Data section START

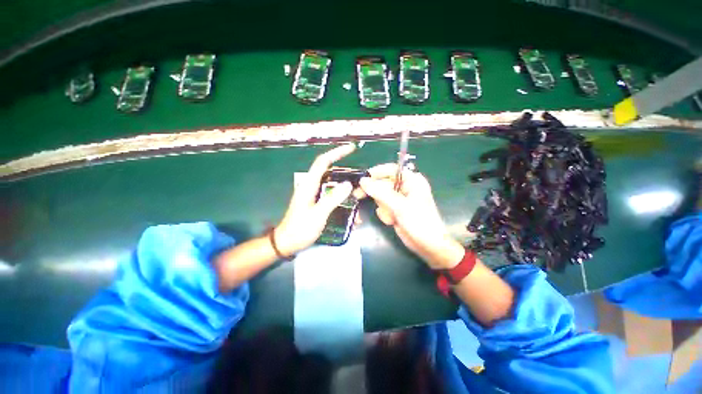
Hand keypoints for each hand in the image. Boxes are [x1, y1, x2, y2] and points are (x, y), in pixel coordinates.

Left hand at [274, 144, 357, 255]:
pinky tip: (351, 212)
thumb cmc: (300, 229)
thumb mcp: (318, 215)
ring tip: (358, 200)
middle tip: (360, 181)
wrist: (287, 243)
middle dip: (346, 174)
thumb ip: (332, 199)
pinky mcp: (317, 202)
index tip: (351, 148)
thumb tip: (348, 184)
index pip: (323, 162)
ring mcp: (315, 194)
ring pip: (334, 185)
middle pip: (331, 172)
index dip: (337, 153)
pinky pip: (333, 196)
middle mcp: (312, 186)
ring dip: (346, 191)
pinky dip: (343, 200)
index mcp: (309, 184)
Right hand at [359, 164, 463, 268]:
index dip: (376, 172)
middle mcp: (405, 187)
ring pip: (381, 196)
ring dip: (383, 207)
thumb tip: (363, 181)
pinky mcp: (395, 209)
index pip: (391, 169)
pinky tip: (393, 221)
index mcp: (412, 180)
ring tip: (392, 216)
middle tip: (358, 195)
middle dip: (375, 193)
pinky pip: (383, 207)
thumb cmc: (419, 222)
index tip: (362, 178)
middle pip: (383, 183)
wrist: (427, 246)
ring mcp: (399, 199)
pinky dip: (385, 214)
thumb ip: (380, 192)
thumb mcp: (400, 206)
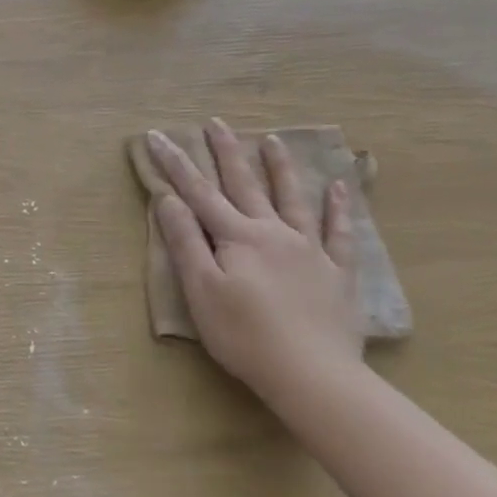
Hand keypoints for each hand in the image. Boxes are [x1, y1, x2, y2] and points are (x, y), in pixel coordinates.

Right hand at [145, 123, 363, 402]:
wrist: (310, 373)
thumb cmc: (244, 335)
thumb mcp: (201, 290)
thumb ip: (186, 242)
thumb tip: (169, 200)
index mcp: (237, 237)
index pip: (198, 193)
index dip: (175, 164)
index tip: (157, 136)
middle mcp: (273, 232)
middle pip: (245, 185)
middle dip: (227, 152)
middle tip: (216, 123)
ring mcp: (309, 250)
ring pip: (292, 198)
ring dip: (279, 168)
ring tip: (272, 140)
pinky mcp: (336, 272)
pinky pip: (339, 232)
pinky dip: (337, 207)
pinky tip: (338, 187)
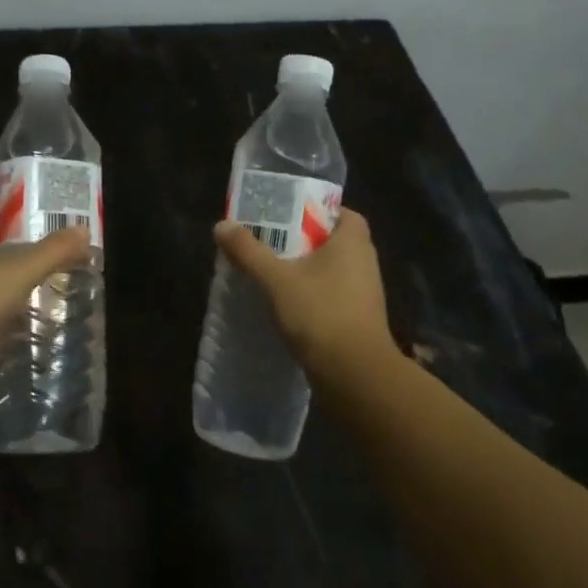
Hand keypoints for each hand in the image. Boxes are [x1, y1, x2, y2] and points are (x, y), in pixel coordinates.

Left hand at [0, 225, 92, 407]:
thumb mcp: (21, 269)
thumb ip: (54, 251)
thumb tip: (84, 231)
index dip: (11, 232)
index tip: (41, 237)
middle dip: (21, 268)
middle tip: (59, 271)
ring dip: (18, 301)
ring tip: (57, 302)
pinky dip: (13, 332)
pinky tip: (39, 335)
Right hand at [214, 208, 394, 376]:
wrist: (355, 376)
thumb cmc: (320, 313)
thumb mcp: (276, 279)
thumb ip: (248, 251)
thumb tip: (221, 225)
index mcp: (353, 242)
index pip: (342, 213)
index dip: (317, 211)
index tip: (288, 215)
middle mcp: (365, 263)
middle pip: (333, 241)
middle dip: (304, 240)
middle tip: (270, 240)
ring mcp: (365, 294)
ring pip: (332, 270)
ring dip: (306, 269)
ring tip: (272, 271)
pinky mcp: (359, 320)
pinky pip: (333, 295)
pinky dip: (312, 294)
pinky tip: (286, 304)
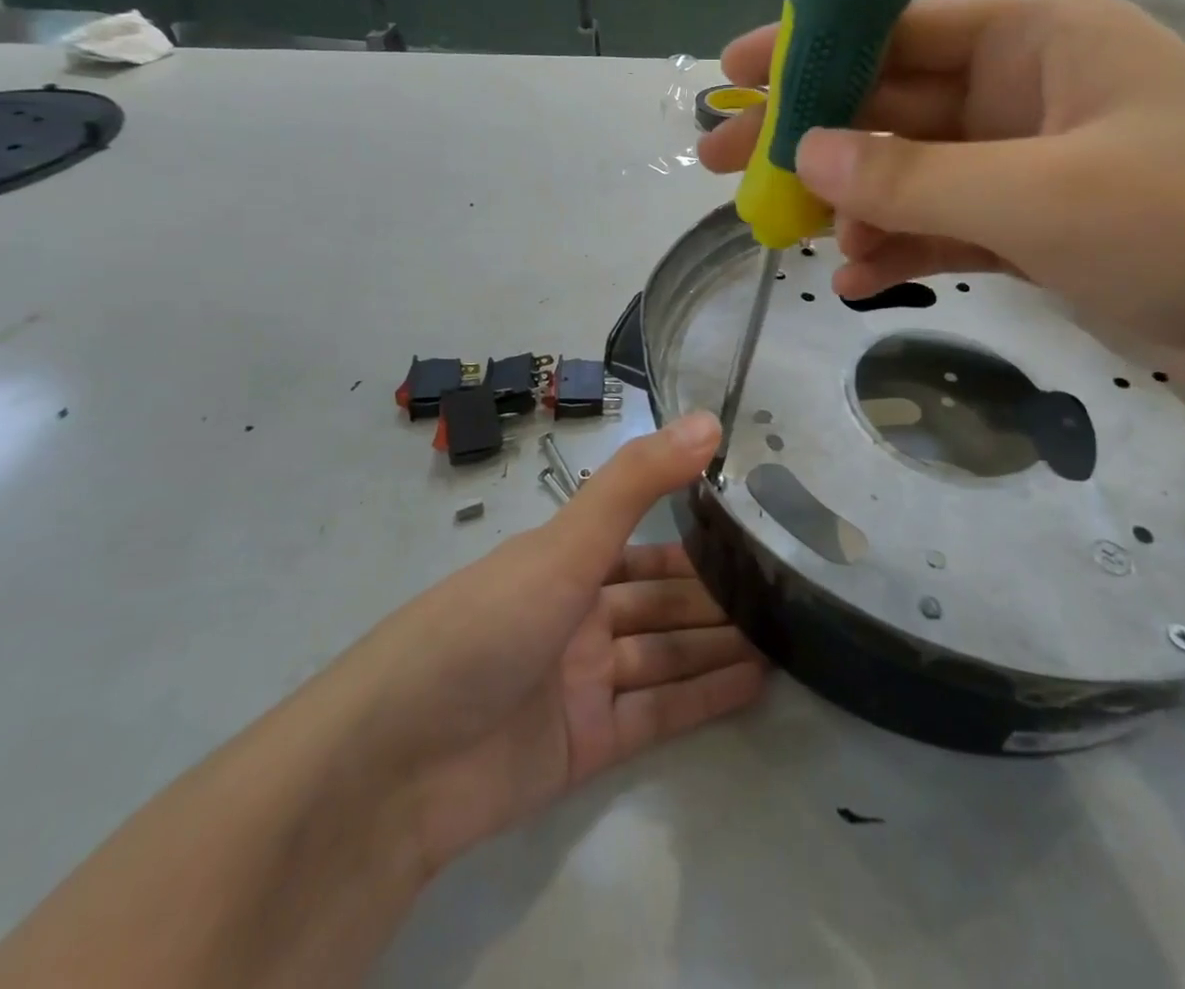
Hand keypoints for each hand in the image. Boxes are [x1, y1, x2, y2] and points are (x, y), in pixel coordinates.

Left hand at [362, 413, 763, 874]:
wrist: (396, 764)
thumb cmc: (485, 626)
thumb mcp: (566, 544)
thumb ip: (638, 481)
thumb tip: (708, 421)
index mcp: (564, 563)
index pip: (644, 545)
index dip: (696, 540)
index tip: (755, 532)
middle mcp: (576, 617)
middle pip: (660, 602)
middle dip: (716, 598)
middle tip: (788, 590)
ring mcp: (581, 684)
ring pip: (665, 656)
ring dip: (719, 645)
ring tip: (788, 636)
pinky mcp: (586, 746)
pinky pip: (659, 714)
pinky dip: (705, 697)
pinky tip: (757, 682)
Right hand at [698, 0, 1184, 418]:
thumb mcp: (1040, 193)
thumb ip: (912, 174)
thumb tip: (803, 151)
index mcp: (1036, 38)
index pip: (896, 27)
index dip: (809, 49)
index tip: (733, 74)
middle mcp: (1025, 90)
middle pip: (890, 103)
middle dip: (807, 134)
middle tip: (720, 160)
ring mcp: (1029, 163)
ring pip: (909, 170)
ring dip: (849, 201)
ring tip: (782, 233)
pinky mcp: (1038, 227)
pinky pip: (944, 224)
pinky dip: (900, 246)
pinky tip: (855, 278)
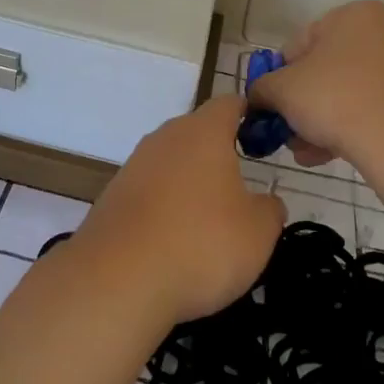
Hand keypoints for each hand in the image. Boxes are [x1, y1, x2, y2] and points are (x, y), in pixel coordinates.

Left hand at [73, 94, 285, 324]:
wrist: (118, 279)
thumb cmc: (201, 244)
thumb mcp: (258, 233)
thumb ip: (269, 210)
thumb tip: (266, 202)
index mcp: (203, 132)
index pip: (229, 104)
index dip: (249, 115)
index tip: (263, 136)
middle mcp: (166, 137)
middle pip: (197, 132)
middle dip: (219, 154)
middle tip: (241, 188)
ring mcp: (134, 165)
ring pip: (172, 162)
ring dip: (190, 183)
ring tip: (209, 222)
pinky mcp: (113, 195)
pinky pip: (150, 191)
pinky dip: (165, 207)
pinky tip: (174, 241)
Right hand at [247, 0, 383, 172]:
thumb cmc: (335, 99)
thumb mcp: (281, 90)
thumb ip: (261, 87)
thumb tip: (258, 96)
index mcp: (355, 13)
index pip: (301, 43)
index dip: (281, 76)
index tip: (275, 105)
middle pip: (326, 69)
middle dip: (303, 103)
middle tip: (288, 131)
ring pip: (348, 91)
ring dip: (321, 120)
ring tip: (304, 151)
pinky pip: (372, 106)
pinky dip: (349, 126)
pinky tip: (327, 154)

Data section END

**What is expected:** Lines of the material that contain the word "Left" are to be gathered.

**Solution to this exercise:**
Left hand at [274, 144, 357, 255]:
Left hand at [0, 225, 92, 407]:
Left hand at [362, 413, 763, 874]:
Left hand at [73, 94, 285, 324]:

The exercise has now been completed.